Chofer romántico. Desde que subí tiene a toda castaña clásicos de Alex Ubago, Chayane, Cristian Castro y Alejandro Montaner. Según quien lo piense, el género latino puede ser una tortura o un bálsamo para sortear el segmento del recorrido que habitualmente se hace en 20 minutos y nosotros en 50.
Las conozco a todas, digo, a las canciones. Las tarareo y podría recitarlas de memoria así que no me joden tanto. Lo que si me jode es el palurdo que en algún lugar, entre el gentío mastodóntico que me rodea, silva cada canción chingándole al tono. Incluso si la pegara sonaría horrible porque a los lentos no se los silva, se los tararea con vos finita como sabe cualquier cantor de ducha.
Hasta que llega a la autopista colapsada. Conocedor del paño, el chofer impone soluciones radicales ante problemas extraordinarios: Pone cuarteto. A más no poder. Desde donde estoy veo los parlantes potenciados portátiles que tiene. Los va a desconar. La música es rabiosa.
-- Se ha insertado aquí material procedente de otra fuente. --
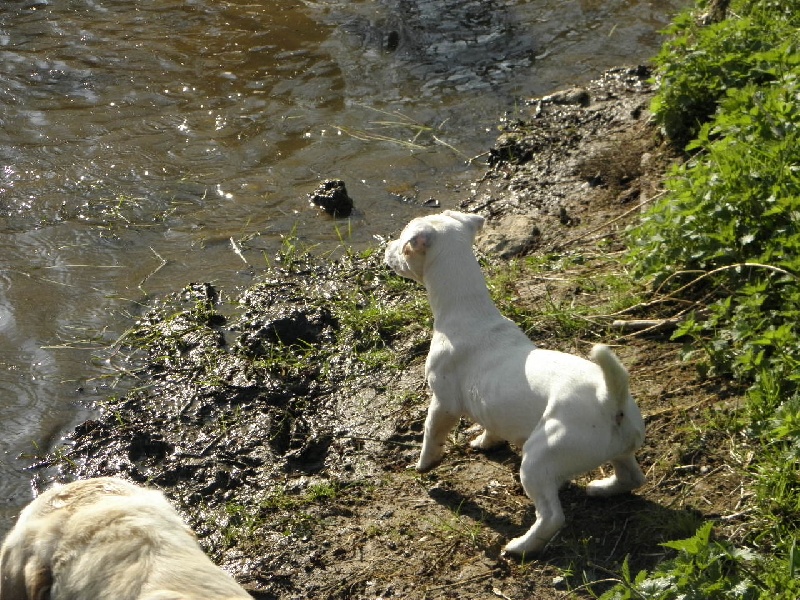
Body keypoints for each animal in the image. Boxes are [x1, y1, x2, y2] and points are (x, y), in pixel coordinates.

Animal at [384, 212, 648, 556]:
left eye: (402, 243)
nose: (385, 249)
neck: (469, 310)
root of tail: (610, 400)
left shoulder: (443, 402)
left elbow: (432, 432)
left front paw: (424, 463)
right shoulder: (489, 403)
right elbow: (491, 427)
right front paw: (485, 443)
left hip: (537, 461)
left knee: (551, 517)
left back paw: (520, 546)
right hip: (620, 450)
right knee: (631, 477)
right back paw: (602, 489)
Hace media hora que no avanza pero cuando pone un megamix de Gilda el bondi se vuelve una fiesta. Casi que parece una conversión zombi masiva. Los cuerpos sufren espasmos. Las caras rígidas, cagadas de sueño trocan en caras de relax, se abren las ventanillas y comienza a entrar la brisa. Una vieja hace el intento de quejarse del volumen. Desde el fondo le cierran el culo. Todos esperamos, algunos con deseo, otros con resignación, que suene Rodrigo. Llega. Falta el mate y parece una kermesse. Todos se sienten mejor.
Se mienten. La vida, igual, es un soruyo.